At the end of the last exercise I pointed you towards two functions that perform simple hypothesis testing procedures: `t.test`

(Student’s t-test) and `aov`

(ANOVA). What are these procedures and how does hypothesis testing work?

Let’s start by parsing the crowd sourced answer: the first sentences on the Wikipedia pages for each.

A t-test is any statistical hypothesis test in which the test statistic follows a Student’s t-distribution if the null hypothesis is supported. It can be used to determine if two sets of data are significantly different from each other, and is most commonly applied when the test statistic would follow a normal distribution if the value of a scaling term in the test statistic were known.
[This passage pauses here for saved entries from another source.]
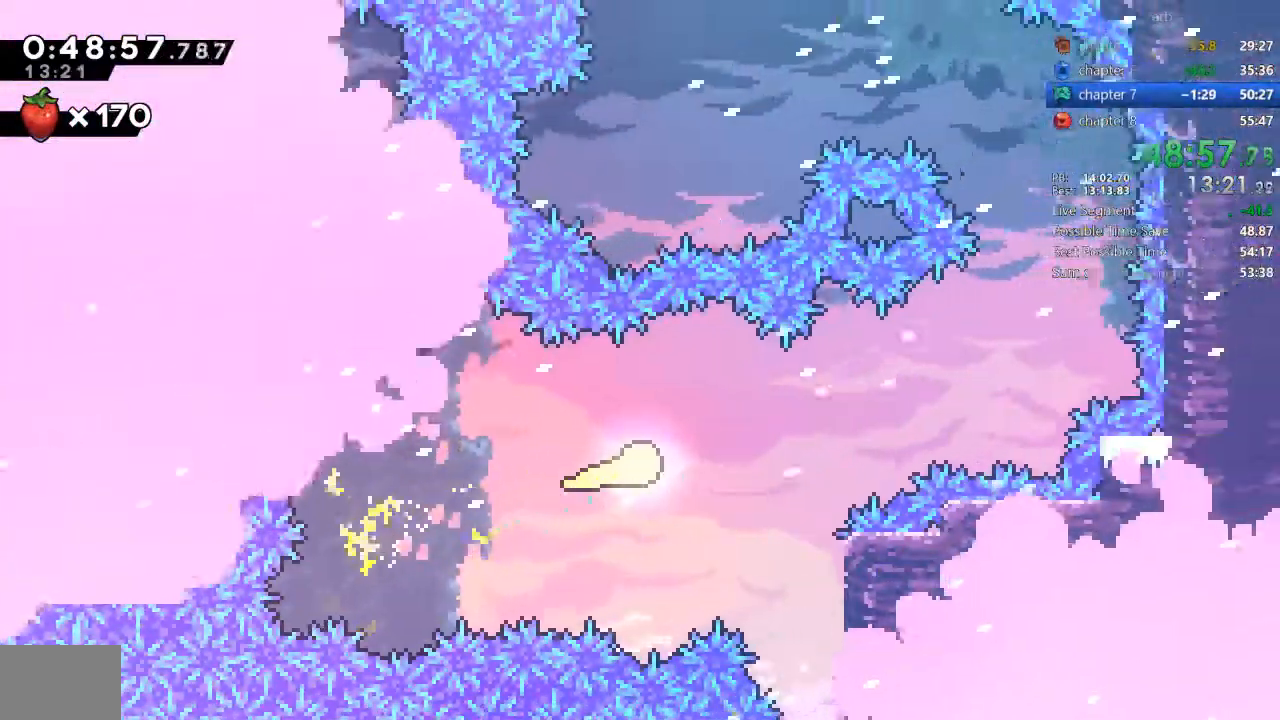
Gameplay with a controller (PlayStation layout); each line is a JSON object with the inputs held at the frame after it (dt_ms = milliseconds from this image to that frame). "events" lists button and stick changes between this image and that frame as [ms after this image, input, new state], when the widget could be followed in between. Not read: DPAD_RIGHT L3 R3.
{"dt_ms": 500, "buttons": [], "events": []}
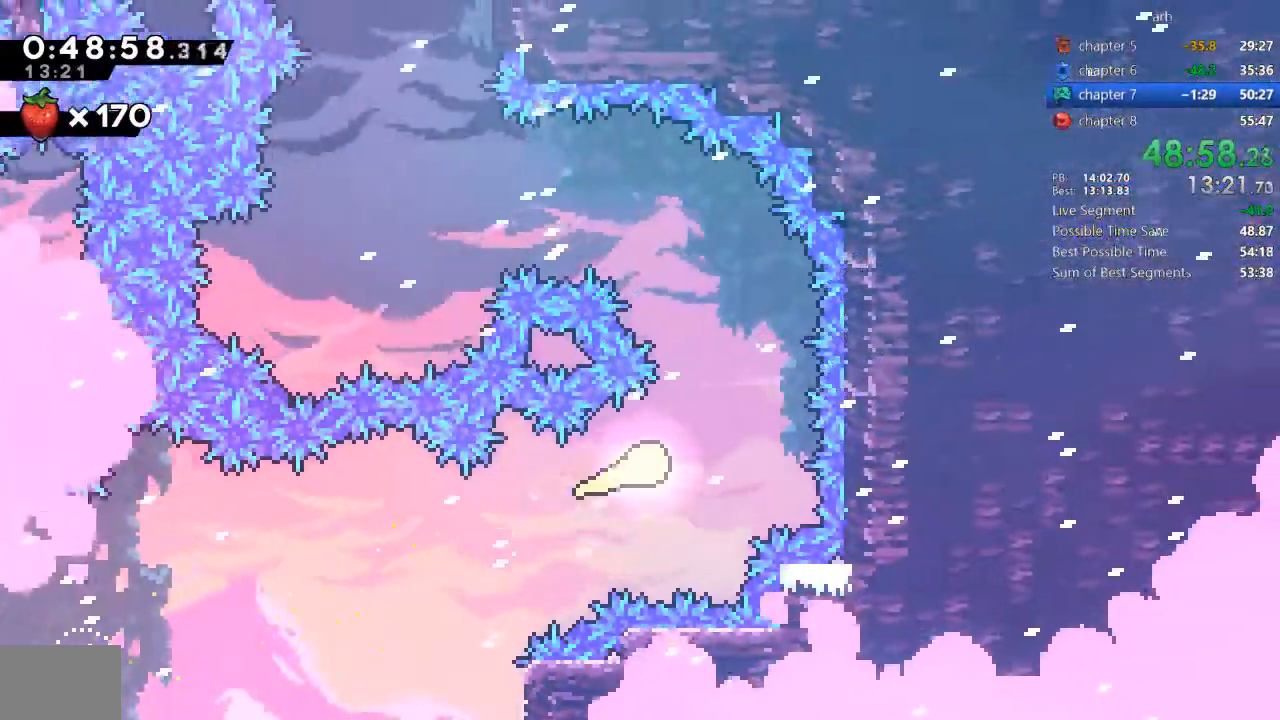
{"dt_ms": 1000, "buttons": ["R2"]}
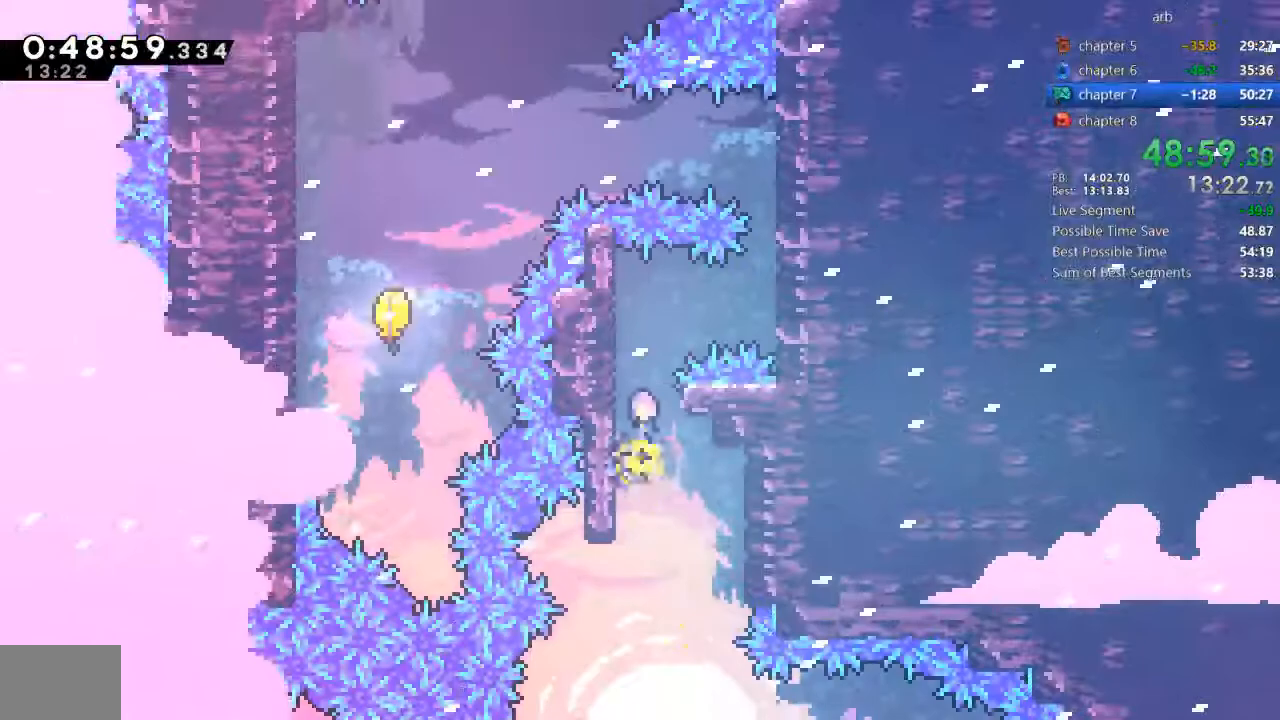
{"dt_ms": 1000, "buttons": ["CROSS", "R2"]}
R has functions that return values from all of the commonly used statistical distributions (and many uncommon ones as well!). The help page for the Student t distribution summarizes the common set of functions you’ll find for most distributions:

`?TDist`

The naming convention is: `dx`

is the density function, `px`

the probability or distribution function, `qx`

the quantile function and `rx`

is a random sampling function, where `x`

is the given distribution (in this case `t`

).

For those who have never looked at the Students t distribution of values, we can plot a sample:

`plot( dt(-10:10, 1) )`

Analysis of variance (ANOVA) is a collection of statistical models used to analyze the differences among group means and their associated procedures (such as “variation” among and between groups), developed by statistician and evolutionary biologist Ronald Fisher.

Fire up the ANOVA Playground app and we’ll talk about how these tests work.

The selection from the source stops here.